This story was originally published in the New Haven Register and was written by Anna Bisaro.
BRIDGEPORT >> Federal authorities announced their first Connecticut arrest related to the possession of carfentanil, an opioid 10,000 times more potent than morphine and 100 times more potent than fentanyl.
Charles Thelusma, 43, formerly of Bridgeport, is in federal custody following his arrest on June 13. U.S. Magistrate Judge William I. Garfinkel in Bridgeport ordered that Thelusma remain detained Wednesday, according to the U.S. Attorney’s Office.
Federal prosecutors did not confirm if Thelusma was in any way involved in a recent fatal overdose involving carfentanil in Norwalk on April 17. The overdose on April 17 in Norwalk was the first known instance of a victim dying from Carfentanil in the state — a drug that is often used as an elephant tranquilizer.
Norwalk Police Chief Thomas Kulhawik was included in the U.S. Attorney’s Office release on the arrest of Thelusma, thanking federal law enforcement as well as his own department for their work in helping to arrest Thelusma.
“I would like to commend my officers for their excellent work on following up with this investigation in regards to this very dangerous drug,” Kulhawik said in the release. “I also thank the DEA and U.S. Attorney’s Office for their valuable assistance and partnership in working on this case which lead to the arrest.”
The U.S. attorney’s office has been working to quickly arrest those suspected of distributing drugs to victims of overdoses since the beginning of 2016. The first defendant to be convicted and sentenced in the District of Connecticut after a fatal overdose was Bradley Commerford who was sentenced to more than six years in prison in August.

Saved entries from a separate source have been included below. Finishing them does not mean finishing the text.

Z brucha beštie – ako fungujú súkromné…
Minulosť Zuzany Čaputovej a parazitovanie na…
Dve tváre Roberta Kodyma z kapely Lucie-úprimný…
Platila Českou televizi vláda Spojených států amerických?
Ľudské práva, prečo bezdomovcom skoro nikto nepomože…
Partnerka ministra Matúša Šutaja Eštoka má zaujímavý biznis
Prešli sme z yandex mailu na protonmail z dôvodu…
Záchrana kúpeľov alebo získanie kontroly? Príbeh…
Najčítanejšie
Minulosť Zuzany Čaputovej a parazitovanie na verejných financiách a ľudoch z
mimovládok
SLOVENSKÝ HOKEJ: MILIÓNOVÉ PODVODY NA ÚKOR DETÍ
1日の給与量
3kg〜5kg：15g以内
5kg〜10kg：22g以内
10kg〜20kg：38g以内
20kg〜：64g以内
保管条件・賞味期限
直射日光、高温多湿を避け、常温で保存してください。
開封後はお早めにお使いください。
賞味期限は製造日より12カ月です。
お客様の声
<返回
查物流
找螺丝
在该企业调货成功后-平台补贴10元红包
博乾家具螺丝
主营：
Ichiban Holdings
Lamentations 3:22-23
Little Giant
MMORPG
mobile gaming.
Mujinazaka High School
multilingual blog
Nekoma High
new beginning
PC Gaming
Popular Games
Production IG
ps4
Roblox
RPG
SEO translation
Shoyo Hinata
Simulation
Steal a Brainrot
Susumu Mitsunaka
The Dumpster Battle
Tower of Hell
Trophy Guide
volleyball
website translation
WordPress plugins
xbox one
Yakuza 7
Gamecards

“This is the first federal prosecution involving carfentanil in Connecticut,” U.S. Attorney Deirdre Daly said in a press release Thursday. “We will continue to devote numerous federal resources to battle the scourge of opioid abuse and distribution, and our commitment becomes stronger as these illegal drugs become more sinister and deadly. This investigation is ongoing.”
According to the release from Daly’s office, Thelusma was also charged with possession with intent to distribute and distribution of heroin and U47700, another synthetic opioid that is approximately seven times more potent than morphine.

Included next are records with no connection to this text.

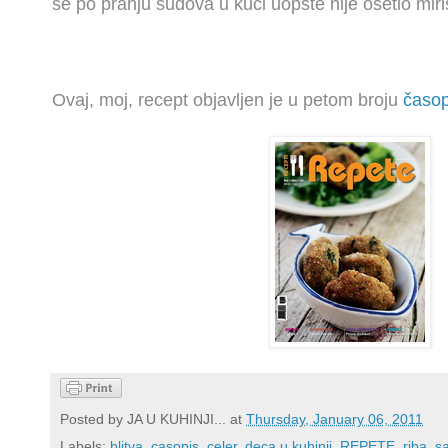
se po pranju sudova u kući uopšte nije osetio miris
Ovaj
, moj,
recept objavljen je u petom broju
časo
Posted by
JA U KUHINJI...
at
Thursday, January 06, 2011
Labels:
blitva
,
casopis
,
celer
,
deca u kuhinji
,
REPETE
,
riba
,
s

Law enforcement conducted two controlled purchases of heroin, carfentanil and U47700 from Thelusma in May prior to his arrest, the release said.

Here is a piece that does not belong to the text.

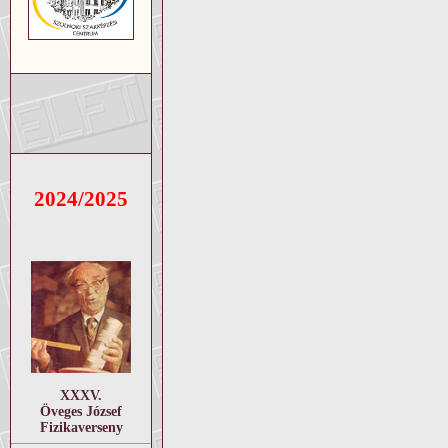
2024/2025
XXXV.
Öveges József
Fizikaverseny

“Those suffering from opioid addiction need access to treatment and recovery,” Drug Enforcement Agency Special Agent in Charge Michael Ferguson said in the release. “But those responsible for the distribution of heroin and deadly synthetic opioids like carfentanil and U-47700 need to be held accountable for their actions. This investigation demonstrates the strength of collaborative law enforcement in Connecticut and our strong partnership with the U.S. Attorney’s Office to aggressively seek and bring to justice anyone who distributes these poisons.”